Das transtheoretische Modell ist ein 6-stufiges-Konstrukt, das maßgeblich von Prochaska und Di Clemente entwickelt wurde und eine Einschätzung und Beeinflussung des Gesundheitsverhaltens von Patienten ermöglichen soll.

2 Die 6 verschiedenen Stadien des TTM

Gemäß dem transtheoretischen Modell von Di Clemente und Prochaska stellt sich eine Verhaltensänderung als ein mehrstufiger Prozess dar, der in sechs verschiedene Stadien eingeteilt werden kann, die der Patient im Verlauf einer solchen Verhaltensänderung durchläuft.

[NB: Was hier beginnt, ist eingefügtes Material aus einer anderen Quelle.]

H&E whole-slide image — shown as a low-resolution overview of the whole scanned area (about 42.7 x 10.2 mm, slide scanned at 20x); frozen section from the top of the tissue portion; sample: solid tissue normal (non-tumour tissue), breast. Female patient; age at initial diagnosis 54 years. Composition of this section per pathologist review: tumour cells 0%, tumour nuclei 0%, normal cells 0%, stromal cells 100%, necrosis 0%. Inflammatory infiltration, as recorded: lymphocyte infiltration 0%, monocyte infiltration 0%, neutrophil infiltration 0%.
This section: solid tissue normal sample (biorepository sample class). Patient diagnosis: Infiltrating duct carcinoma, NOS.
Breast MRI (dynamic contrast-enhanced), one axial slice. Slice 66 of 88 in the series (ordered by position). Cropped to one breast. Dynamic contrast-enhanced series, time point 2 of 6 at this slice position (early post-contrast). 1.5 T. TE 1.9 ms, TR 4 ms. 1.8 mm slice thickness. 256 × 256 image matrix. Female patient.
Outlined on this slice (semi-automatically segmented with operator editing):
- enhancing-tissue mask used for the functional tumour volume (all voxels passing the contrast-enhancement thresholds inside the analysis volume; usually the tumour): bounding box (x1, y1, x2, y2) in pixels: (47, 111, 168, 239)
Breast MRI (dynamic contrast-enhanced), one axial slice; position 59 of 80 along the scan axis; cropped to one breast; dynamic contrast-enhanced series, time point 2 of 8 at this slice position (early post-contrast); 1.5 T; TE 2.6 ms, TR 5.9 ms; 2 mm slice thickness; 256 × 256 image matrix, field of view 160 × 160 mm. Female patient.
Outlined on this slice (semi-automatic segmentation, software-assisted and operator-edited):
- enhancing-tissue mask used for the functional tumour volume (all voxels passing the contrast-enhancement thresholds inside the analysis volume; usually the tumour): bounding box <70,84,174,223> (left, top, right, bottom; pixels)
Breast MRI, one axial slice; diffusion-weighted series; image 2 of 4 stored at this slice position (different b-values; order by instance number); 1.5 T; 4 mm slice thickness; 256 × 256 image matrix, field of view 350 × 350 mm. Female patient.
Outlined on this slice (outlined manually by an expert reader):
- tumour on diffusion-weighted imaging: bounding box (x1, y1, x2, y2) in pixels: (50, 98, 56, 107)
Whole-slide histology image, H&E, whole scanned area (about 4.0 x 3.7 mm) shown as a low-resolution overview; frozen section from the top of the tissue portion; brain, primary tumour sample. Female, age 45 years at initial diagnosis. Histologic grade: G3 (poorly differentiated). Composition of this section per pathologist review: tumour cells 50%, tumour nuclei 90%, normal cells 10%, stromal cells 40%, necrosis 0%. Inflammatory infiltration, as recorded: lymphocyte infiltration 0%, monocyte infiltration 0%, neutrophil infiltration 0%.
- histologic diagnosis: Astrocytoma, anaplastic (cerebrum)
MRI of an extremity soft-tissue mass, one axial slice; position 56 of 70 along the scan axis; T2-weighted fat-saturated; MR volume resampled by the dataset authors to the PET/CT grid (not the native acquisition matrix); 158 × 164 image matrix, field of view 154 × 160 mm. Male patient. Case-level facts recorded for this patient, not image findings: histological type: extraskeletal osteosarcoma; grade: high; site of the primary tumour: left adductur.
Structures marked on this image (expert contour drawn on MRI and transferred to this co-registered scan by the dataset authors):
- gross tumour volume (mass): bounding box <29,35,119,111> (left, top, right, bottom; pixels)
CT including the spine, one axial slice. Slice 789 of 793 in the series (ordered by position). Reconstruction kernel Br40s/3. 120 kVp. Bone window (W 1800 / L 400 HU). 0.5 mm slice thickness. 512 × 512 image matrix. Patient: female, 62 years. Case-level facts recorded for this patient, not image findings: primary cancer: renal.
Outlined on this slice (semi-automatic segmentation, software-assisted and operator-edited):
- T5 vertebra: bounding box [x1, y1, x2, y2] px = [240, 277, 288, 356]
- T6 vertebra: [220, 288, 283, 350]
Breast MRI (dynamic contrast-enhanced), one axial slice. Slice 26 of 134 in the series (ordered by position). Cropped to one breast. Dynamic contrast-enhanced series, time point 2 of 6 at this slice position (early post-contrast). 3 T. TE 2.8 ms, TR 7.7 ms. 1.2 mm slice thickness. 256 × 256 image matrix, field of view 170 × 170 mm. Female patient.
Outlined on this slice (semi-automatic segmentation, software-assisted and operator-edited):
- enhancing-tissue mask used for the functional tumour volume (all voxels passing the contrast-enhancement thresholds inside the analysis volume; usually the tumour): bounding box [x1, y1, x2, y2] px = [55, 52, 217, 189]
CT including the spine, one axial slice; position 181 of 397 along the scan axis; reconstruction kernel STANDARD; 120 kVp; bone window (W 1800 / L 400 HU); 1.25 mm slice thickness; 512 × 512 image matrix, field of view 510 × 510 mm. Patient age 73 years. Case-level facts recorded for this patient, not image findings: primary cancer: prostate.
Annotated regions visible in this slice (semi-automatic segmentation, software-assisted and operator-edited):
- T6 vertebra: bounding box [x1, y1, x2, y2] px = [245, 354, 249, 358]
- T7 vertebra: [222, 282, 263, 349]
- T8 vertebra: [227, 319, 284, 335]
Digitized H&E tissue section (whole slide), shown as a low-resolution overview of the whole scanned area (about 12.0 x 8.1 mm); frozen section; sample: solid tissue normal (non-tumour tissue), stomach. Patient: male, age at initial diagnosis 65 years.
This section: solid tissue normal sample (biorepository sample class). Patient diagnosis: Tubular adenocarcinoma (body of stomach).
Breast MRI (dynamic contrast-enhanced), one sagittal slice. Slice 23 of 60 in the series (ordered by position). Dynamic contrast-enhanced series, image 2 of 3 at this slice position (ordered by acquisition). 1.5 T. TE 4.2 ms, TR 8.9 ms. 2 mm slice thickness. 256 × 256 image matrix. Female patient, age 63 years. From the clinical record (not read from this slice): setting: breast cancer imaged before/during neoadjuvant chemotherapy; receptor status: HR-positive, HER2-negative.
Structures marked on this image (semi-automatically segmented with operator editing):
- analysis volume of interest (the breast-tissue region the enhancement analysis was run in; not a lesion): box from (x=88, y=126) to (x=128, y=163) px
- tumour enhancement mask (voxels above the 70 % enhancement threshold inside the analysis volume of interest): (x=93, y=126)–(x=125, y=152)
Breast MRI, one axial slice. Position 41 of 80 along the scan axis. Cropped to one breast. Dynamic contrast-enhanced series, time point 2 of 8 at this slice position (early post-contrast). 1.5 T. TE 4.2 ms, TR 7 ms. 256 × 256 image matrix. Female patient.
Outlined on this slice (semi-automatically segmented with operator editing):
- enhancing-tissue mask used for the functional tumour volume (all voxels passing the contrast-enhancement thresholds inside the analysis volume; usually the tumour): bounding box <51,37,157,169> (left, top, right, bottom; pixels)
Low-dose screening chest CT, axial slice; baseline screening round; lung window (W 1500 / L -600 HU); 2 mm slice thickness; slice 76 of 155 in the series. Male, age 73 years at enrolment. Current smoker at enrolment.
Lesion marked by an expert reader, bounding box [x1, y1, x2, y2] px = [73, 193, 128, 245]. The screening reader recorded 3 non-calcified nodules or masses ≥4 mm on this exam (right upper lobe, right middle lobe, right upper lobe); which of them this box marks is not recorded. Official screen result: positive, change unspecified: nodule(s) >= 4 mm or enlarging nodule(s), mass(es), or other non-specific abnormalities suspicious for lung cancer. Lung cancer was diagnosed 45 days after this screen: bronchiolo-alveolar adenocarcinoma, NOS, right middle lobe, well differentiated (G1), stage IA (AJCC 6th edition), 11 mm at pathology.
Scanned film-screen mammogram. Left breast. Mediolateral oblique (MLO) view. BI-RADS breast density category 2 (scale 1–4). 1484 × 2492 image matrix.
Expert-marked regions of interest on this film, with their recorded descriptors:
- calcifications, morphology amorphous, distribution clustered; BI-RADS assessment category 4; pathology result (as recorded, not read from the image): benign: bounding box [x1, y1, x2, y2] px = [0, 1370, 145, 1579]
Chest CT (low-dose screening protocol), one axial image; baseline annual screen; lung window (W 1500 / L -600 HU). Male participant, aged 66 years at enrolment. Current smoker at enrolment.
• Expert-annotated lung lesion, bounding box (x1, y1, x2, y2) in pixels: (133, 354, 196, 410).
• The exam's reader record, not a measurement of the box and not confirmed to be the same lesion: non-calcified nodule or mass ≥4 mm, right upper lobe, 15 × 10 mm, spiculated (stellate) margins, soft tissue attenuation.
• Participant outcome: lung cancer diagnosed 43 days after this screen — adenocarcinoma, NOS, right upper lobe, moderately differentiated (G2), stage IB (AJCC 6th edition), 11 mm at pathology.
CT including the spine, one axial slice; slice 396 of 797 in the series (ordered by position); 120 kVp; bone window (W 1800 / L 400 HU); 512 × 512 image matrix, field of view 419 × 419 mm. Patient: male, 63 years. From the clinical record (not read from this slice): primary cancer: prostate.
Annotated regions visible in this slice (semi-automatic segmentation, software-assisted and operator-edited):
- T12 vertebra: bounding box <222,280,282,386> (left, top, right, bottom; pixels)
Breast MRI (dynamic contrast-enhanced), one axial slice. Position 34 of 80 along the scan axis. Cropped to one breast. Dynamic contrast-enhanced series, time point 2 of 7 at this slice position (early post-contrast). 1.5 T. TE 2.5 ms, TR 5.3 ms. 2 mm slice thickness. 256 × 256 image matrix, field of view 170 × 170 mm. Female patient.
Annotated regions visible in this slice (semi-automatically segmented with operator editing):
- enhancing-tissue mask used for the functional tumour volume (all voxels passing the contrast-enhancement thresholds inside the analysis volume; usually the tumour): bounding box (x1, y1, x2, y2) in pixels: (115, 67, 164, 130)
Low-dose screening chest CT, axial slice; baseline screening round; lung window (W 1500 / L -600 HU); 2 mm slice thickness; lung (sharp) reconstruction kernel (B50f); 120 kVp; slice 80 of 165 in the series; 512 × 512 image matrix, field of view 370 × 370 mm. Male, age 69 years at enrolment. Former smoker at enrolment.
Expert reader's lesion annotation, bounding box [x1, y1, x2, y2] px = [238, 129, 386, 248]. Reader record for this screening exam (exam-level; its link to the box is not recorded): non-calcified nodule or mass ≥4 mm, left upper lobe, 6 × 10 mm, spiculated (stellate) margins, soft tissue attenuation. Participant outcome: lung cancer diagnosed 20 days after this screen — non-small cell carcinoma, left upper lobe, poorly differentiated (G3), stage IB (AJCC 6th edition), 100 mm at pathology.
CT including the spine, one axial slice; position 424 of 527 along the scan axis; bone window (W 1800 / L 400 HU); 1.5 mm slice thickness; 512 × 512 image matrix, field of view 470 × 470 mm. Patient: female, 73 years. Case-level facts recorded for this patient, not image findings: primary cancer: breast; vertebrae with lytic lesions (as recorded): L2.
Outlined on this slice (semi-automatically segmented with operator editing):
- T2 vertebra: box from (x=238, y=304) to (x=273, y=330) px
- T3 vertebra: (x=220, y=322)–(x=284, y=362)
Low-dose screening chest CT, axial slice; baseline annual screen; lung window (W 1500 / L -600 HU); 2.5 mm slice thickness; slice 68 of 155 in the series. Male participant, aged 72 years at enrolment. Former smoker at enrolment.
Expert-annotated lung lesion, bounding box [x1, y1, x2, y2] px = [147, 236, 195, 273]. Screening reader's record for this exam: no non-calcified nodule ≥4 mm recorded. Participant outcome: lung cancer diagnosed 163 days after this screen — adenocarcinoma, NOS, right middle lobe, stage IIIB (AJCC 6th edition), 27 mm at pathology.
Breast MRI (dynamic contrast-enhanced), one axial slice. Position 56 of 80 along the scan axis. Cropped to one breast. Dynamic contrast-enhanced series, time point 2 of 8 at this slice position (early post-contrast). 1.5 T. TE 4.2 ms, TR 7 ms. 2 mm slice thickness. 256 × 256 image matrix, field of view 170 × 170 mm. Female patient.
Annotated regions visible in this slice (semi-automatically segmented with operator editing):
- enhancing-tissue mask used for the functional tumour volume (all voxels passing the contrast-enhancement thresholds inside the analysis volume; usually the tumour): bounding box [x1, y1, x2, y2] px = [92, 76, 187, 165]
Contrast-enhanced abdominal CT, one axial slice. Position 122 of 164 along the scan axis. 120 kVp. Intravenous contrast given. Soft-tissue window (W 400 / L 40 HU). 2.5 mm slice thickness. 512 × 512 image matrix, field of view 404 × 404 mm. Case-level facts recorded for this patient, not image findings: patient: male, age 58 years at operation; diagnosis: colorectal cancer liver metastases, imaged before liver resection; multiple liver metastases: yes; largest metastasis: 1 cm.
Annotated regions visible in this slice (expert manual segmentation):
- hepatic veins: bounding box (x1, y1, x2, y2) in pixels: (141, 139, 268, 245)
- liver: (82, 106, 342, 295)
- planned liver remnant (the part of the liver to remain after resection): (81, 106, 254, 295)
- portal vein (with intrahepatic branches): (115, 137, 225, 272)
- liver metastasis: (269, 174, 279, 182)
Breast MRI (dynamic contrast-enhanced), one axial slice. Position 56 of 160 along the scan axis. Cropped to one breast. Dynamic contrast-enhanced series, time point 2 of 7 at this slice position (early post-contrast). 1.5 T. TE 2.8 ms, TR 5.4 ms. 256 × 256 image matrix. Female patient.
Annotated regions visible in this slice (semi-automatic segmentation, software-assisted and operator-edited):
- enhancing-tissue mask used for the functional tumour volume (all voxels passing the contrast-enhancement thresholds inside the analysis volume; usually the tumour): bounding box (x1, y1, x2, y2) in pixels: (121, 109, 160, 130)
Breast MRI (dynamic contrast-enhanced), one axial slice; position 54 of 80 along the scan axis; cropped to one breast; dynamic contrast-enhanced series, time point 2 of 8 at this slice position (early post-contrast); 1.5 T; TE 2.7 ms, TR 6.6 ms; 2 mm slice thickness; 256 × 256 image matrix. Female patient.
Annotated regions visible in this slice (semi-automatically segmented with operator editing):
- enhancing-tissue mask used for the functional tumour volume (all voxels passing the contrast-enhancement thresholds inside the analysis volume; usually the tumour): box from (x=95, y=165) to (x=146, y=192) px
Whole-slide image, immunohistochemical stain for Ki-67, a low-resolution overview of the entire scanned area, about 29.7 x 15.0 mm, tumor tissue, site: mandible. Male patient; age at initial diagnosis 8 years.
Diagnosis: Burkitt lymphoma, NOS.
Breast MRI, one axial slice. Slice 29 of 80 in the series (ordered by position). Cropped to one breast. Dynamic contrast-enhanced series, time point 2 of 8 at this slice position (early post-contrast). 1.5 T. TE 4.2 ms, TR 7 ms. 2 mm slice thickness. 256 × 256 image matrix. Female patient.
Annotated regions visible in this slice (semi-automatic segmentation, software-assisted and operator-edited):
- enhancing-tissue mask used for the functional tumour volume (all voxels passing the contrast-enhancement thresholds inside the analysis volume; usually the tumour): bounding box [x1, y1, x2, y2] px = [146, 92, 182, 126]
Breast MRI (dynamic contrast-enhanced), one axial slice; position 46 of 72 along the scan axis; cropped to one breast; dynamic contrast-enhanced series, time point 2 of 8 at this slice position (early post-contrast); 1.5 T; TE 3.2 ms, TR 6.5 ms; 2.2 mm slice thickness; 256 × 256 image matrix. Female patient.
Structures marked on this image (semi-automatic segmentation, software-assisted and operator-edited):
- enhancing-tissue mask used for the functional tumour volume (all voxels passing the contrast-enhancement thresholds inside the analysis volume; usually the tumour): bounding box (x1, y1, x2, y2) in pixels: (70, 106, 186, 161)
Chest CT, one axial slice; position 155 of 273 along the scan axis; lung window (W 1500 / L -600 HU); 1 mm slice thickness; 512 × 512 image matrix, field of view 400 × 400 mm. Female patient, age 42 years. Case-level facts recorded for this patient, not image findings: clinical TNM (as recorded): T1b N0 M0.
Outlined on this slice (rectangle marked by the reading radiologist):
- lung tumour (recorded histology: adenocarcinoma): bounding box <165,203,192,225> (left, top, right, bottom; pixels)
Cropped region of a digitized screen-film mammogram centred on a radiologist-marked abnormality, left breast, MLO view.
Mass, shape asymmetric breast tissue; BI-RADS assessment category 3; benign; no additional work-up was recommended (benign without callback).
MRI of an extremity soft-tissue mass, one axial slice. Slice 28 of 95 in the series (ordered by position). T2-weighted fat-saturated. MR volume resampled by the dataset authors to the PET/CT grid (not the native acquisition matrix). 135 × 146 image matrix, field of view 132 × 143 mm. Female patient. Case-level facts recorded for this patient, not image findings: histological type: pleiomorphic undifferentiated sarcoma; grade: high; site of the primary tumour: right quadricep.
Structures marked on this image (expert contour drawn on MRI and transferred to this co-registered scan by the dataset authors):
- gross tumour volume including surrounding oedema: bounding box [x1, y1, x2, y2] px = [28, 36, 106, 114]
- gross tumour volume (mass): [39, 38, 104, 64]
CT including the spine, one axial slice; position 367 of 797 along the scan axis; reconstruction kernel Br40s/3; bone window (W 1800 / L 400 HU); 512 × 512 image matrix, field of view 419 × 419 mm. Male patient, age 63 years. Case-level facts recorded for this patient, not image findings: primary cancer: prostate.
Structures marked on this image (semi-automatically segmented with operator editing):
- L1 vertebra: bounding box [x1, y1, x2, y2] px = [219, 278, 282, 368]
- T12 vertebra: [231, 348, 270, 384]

  • Sorglosigkeit (Pre-contemplation)
  • Bewusstwerdung (Contemplation)
  • Vorbereitung (Preparation)
  • Handlung (Action)
  • Aufrechterhaltung (Maintenance)
  • Andauernde Aufrechterhaltung (Termination)

2.1 Sorglosigkeit

Dem transtheoretischen Modell zufolge befindet sich der Patient zu Beginn der Behandlung im Stadium der Sorglosigkeit, in der zunächst noch kein Problembewusstsein für das zu ändernde Verhalten vorhanden ist, es wird gar nicht als Problem gesehen.

2.2 Bewusstwerdung

In dem folgenden Stadium beginnt der Patient sich des schädigenden Verhaltens bewusst zu werden und auch erste Planungen darüber anzustrengen irgendwann dieses Verhalten zu ändern. Es bestehen zum Zeitpunkt der Bewusstwerdung jedoch noch keine konkreten Verhaltensänderungspläne.

2.3 Vorbereitung

Im Stadium der Vorbereitung befindet sich der Patient, sobald das Problembewusstsein soweit gereift ist, dass konkrete Pläne und Ziele über die Möglichkeit einer Verhaltensänderung gefasst werden und hier erste Schritte in Richtung dieser Verhaltensänderung unternommen werden.

2.4 Handlung

Das Handlungsstadium beschreibt die konkreten Schritte der Verhaltensänderung. Es wird das Verhalten (z.B. bei Alkoholkonsum, Nikotinabusus etc.) geändert oder abgestellt.

2.5 Aufrechterhaltung

Bei der Aufrechterhaltung geht es dem Patienten in erster Linie darum, das soeben abgestellte oder veränderte Verhalten auch wirklich verändert zu haben und nicht unmittelbar nach dem Handlungsstadium wieder rückfällig zu werden. Es findet somit eine erste Konsolidierung der Verhaltensänderung statt.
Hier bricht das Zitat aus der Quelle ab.